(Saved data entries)
-------------------------

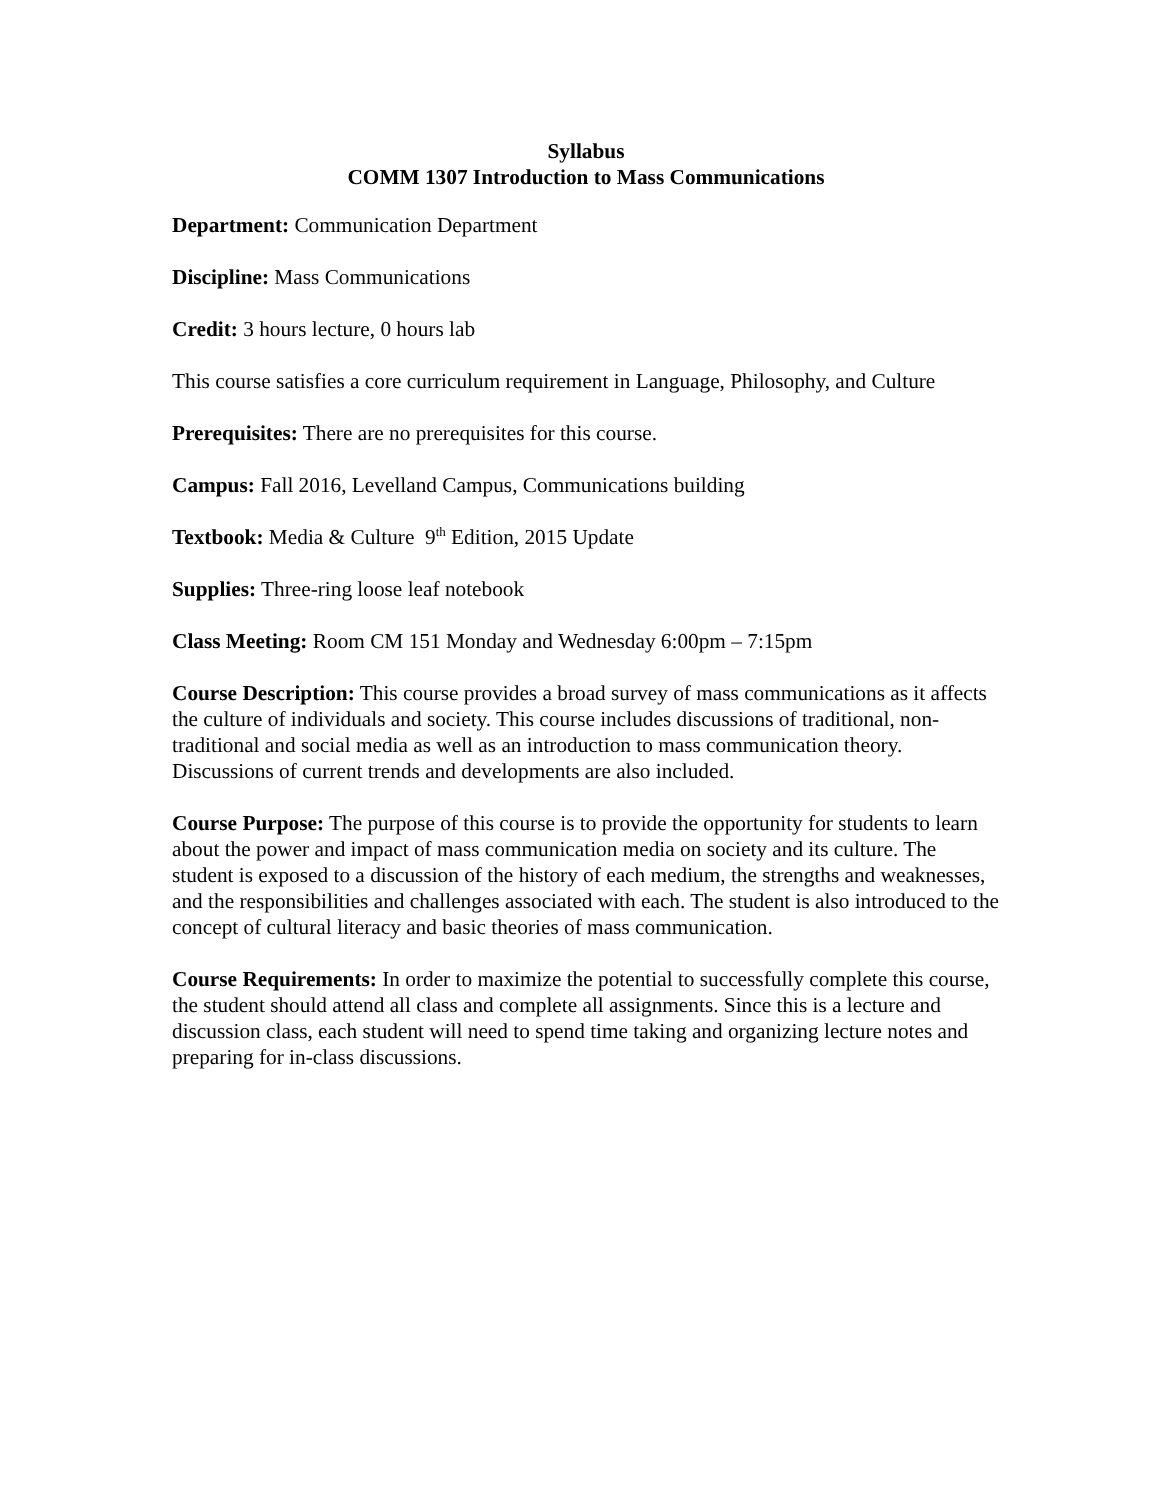Syllabus
COMM 1307 Introduction to Mass Communications
Department: Communication Department
Discipline: Mass Communications
Credit: 3 hours lecture, 0 hours lab
This course satisfies a core curriculum requirement in Language, Philosophy, and Culture
Prerequisites: There are no prerequisites for this course.
Campus: Fall 2016, Levelland Campus, Communications building
Textbook: Media & Culture 9<sup>th</sup> Edition, 2015 Update
Supplies: Three-ring loose leaf notebook
Class Meeting: Room CM 151 Monday and Wednesday 6:00pm – 7:15pm
Course Description: This course provides a broad survey of mass communications as it affects the culture of individuals and society. This course includes discussions of traditional, non-traditional and social media as well as an introduction to mass communication theory. Discussions of current trends and developments are also included.
Course Purpose: The purpose of this course is to provide the opportunity for students to learn about the power and impact of mass communication media on society and its culture. The student is exposed to a discussion of the history of each medium, the strengths and weaknesses, and the responsibilities and challenges associated with each. The student is also introduced to the concept of cultural literacy and basic theories of mass communication.
Course Requirements: In order to maximize the potential to successfully complete this course, the student should attend all class and complete all assignments. Since this is a lecture and discussion class, each student will need to spend time taking and organizing lecture notes and preparing for in-class discussions.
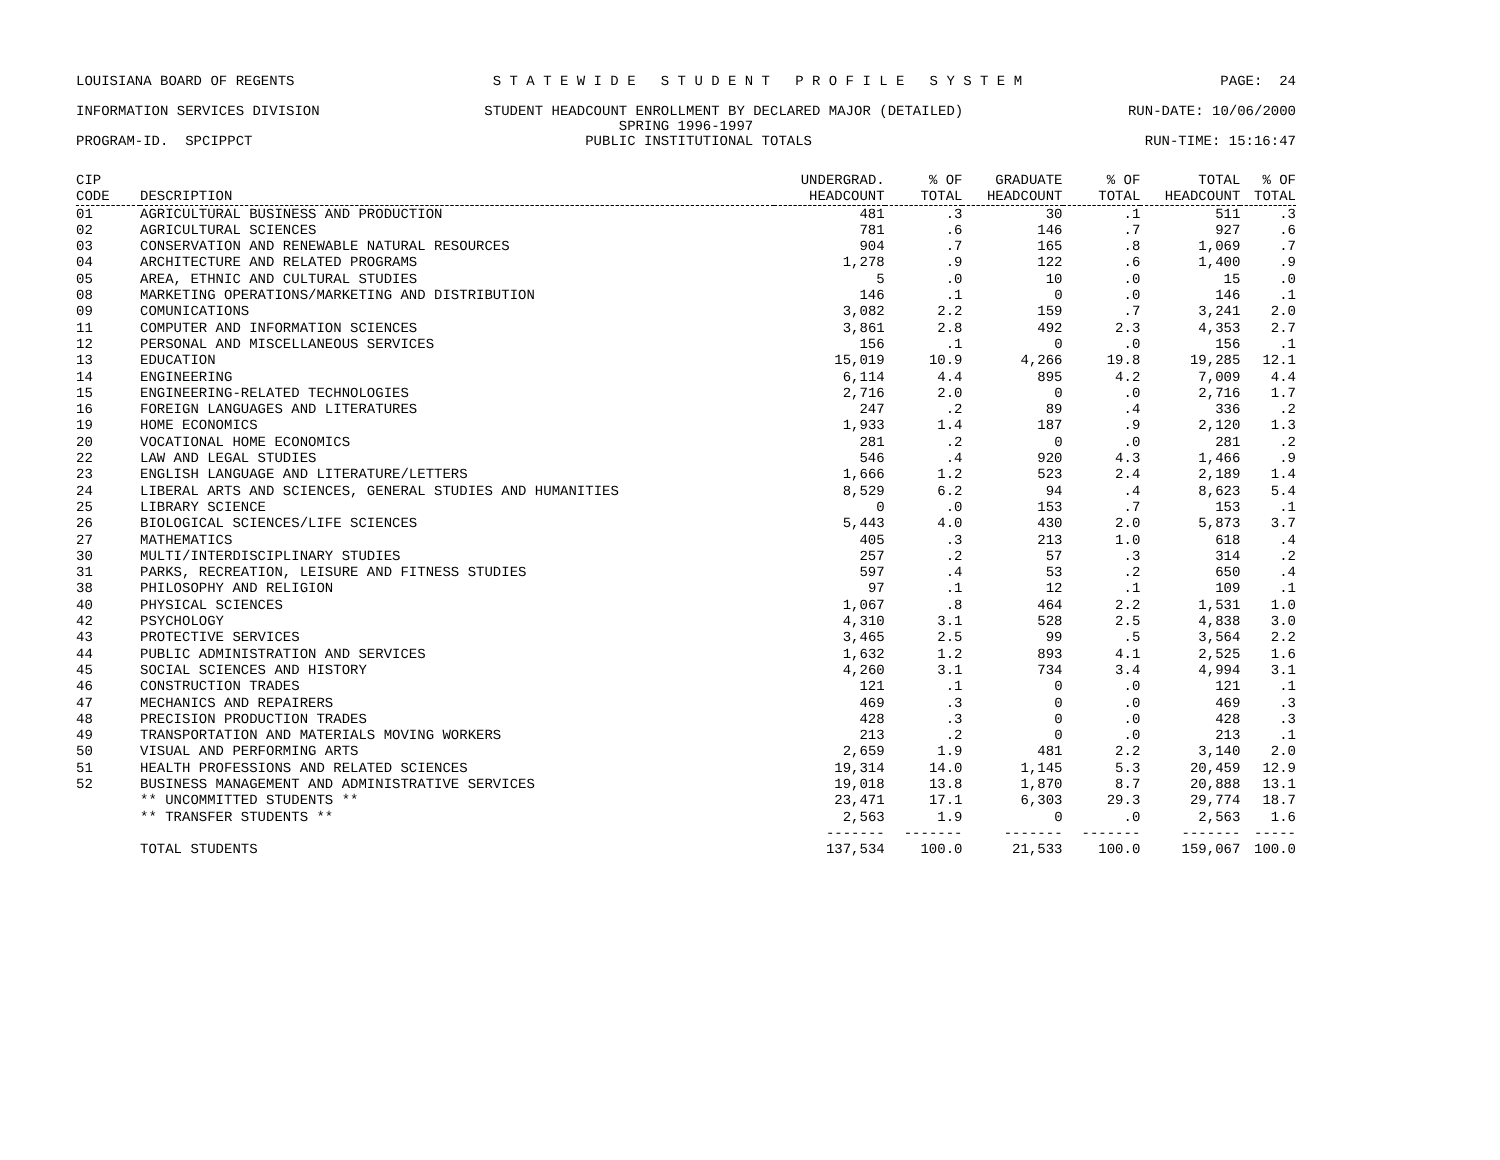LOUISIANA BOARD OF REGENTS S T A T E W I D E S T U D E N T P R O F I L E S Y S T E M PAGE: 24
INFORMATION SERVICES DIVISION STUDENT HEADCOUNT ENROLLMENT BY DECLARED MAJOR (DETAILED) RUN-DATE: 10/06/2000
SPRING 1996-1997
PROGRAM-ID. SPCIPPCT PUBLIC INSTITUTIONAL TOTALS RUN-TIME: 15:16:47
| CIP | | UNDERGRAD. | % OF | GRADUATE | % OF | TOTAL | % OF |
| --- | --- | --- | --- | --- | --- | --- | --- |
| CODE | DESCRIPTION | HEADCOUNT | TOTAL | HEADCOUNT | TOTAL | HEADCOUNT | TOTAL |
| 01 | AGRICULTURAL BUSINESS AND PRODUCTION | 481 | .3 | 30 | .1 | 511 | .3 |
| 02 | AGRICULTURAL SCIENCES | 781 | .6 | 146 | .7 | 927 | .6 |
| 03 | CONSERVATION AND RENEWABLE NATURAL RESOURCES | 904 | .7 | 165 | .8 | 1,069 | .7 |
| 04 | ARCHITECTURE AND RELATED PROGRAMS | 1,278 | .9 | 122 | .6 | 1,400 | .9 |
| 05 | AREA, ETHNIC AND CULTURAL STUDIES | 5 | .0 | 10 | .0 | 15 | .0 |
| 08 | MARKETING OPERATIONS/MARKETING AND DISTRIBUTION | 146 | .1 | 0 | .0 | 146 | .1 |
| 09 | COMUNICATIONS | 3,082 | 2.2 | 159 | .7 | 3,241 | 2.0 |
| 11 | COMPUTER AND INFORMATION SCIENCES | 3,861 | 2.8 | 492 | 2.3 | 4,353 | 2.7 |
| 12 | PERSONAL AND MISCELLANEOUS SERVICES | 156 | .1 | 0 | .0 | 156 | .1 |
| 13 | EDUCATION | 15,019 | 10.9 | 4,266 | 19.8 | 19,285 | 12.1 |
| 14 | ENGINEERING | 6,114 | 4.4 | 895 | 4.2 | 7,009 | 4.4 |
| 15 | ENGINEERING-RELATED TECHNOLOGIES | 2,716 | 2.0 | 0 | .0 | 2,716 | 1.7 |
| 16 | FOREIGN LANGUAGES AND LITERATURES | 247 | .2 | 89 | .4 | 336 | .2 |
| 19 | HOME ECONOMICS | 1,933 | 1.4 | 187 | .9 | 2,120 | 1.3 |
| 20 | VOCATIONAL HOME ECONOMICS | 281 | .2 | 0 | .0 | 281 | .2 |
| 22 | LAW AND LEGAL STUDIES | 546 | .4 | 920 | 4.3 | 1,466 | .9 |
| 23 | ENGLISH LANGUAGE AND LITERATURE/LETTERS | 1,666 | 1.2 | 523 | 2.4 | 2,189 | 1.4 |
| 24 | LIBERAL ARTS AND SCIENCES, GENERAL STUDIES AND HUMANITIES | 8,529 | 6.2 | 94 | .4 | 8,623 | 5.4 |
| 25 | LIBRARY SCIENCE | 0 | .0 | 153 | .7 | 153 | .1 |
| 26 | BIOLOGICAL SCIENCES/LIFE SCIENCES | 5,443 | 4.0 | 430 | 2.0 | 5,873 | 3.7 |
| 27 | MATHEMATICS | 405 | .3 | 213 | 1.0 | 618 | .4 |
| 30 | MULTI/INTERDISCIPLINARY STUDIES | 257 | .2 | 57 | .3 | 314 | .2 |
| 31 | PARKS, RECREATION, LEISURE AND FITNESS STUDIES | 597 | .4 | 53 | .2 | 650 | .4 |
| 38 | PHILOSOPHY AND RELIGION | 97 | .1 | 12 | .1 | 109 | .1 |
| 40 | PHYSICAL SCIENCES | 1,067 | .8 | 464 | 2.2 | 1,531 | 1.0 |
| 42 | PSYCHOLOGY | 4,310 | 3.1 | 528 | 2.5 | 4,838 | 3.0 |
| 43 | PROTECTIVE SERVICES | 3,465 | 2.5 | 99 | .5 | 3,564 | 2.2 |
| 44 | PUBLIC ADMINISTRATION AND SERVICES | 1,632 | 1.2 | 893 | 4.1 | 2,525 | 1.6 |
| 45 | SOCIAL SCIENCES AND HISTORY | 4,260 | 3.1 | 734 | 3.4 | 4,994 | 3.1 |
| 46 | CONSTRUCTION TRADES | 121 | .1 | 0 | .0 | 121 | .1 |
| 47 | MECHANICS AND REPAIRERS | 469 | .3 | 0 | .0 | 469 | .3 |
| 48 | PRECISION PRODUCTION TRADES | 428 | .3 | 0 | .0 | 428 | .3 |
| 49 | TRANSPORTATION AND MATERIALS MOVING WORKERS | 213 | .2 | 0 | .0 | 213 | .1 |
| 50 | VISUAL AND PERFORMING ARTS | 2,659 | 1.9 | 481 | 2.2 | 3,140 | 2.0 |
| 51 | HEALTH PROFESSIONS AND RELATED SCIENCES | 19,314 | 14.0 | 1,145 | 5.3 | 20,459 | 12.9 |
| 52 | BUSINESS MANAGEMENT AND ADMINISTRATIVE SERVICES | 19,018 | 13.8 | 1,870 | 8.7 | 20,888 | 13.1 |
| | ** UNCOMMITTED STUDENTS ** | 23,471 | 17.1 | 6,303 | 29.3 | 29,774 | 18.7 |
| | ** TRANSFER STUDENTS ** | 2,563 | 1.9 | 0 | .0 | 2,563 | 1.6 |
| | | ------- | ------- | ------- | ------- | ------- | ----- |
| | TOTAL STUDENTS | 137,534 | 100.0 | 21,533 | 100.0 | 159,067 | 100.0 |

-------------------------

Please give an exact copy of the entries above, from the line with "INFORMATION SERVICES DIVISION" down to the line with "4,353 | 2.7 |", inclusive, and nothing else.

INFORMATION SERVICES DIVISION STUDENT HEADCOUNT ENROLLMENT BY DECLARED MAJOR (DETAILED) RUN-DATE: 10/06/2000
SPRING 1996-1997
PROGRAM-ID. SPCIPPCT PUBLIC INSTITUTIONAL TOTALS RUN-TIME: 15:16:47
| CIP | | UNDERGRAD. | % OF | GRADUATE | % OF | TOTAL | % OF |
| --- | --- | --- | --- | --- | --- | --- | --- |
| CODE | DESCRIPTION | HEADCOUNT | TOTAL | HEADCOUNT | TOTAL | HEADCOUNT | TOTAL |
| 01 | AGRICULTURAL BUSINESS AND PRODUCTION | 481 | .3 | 30 | .1 | 511 | .3 |
| 02 | AGRICULTURAL SCIENCES | 781 | .6 | 146 | .7 | 927 | .6 |
| 03 | CONSERVATION AND RENEWABLE NATURAL RESOURCES | 904 | .7 | 165 | .8 | 1,069 | .7 |
| 04 | ARCHITECTURE AND RELATED PROGRAMS | 1,278 | .9 | 122 | .6 | 1,400 | .9 |
| 05 | AREA, ETHNIC AND CULTURAL STUDIES | 5 | .0 | 10 | .0 | 15 | .0 |
| 08 | MARKETING OPERATIONS/MARKETING AND DISTRIBUTION | 146 | .1 | 0 | .0 | 146 | .1 |
| 09 | COMUNICATIONS | 3,082 | 2.2 | 159 | .7 | 3,241 | 2.0 |
| 11 | COMPUTER AND INFORMATION SCIENCES | 3,861 | 2.8 | 492 | 2.3 | 4,353 | 2.7 |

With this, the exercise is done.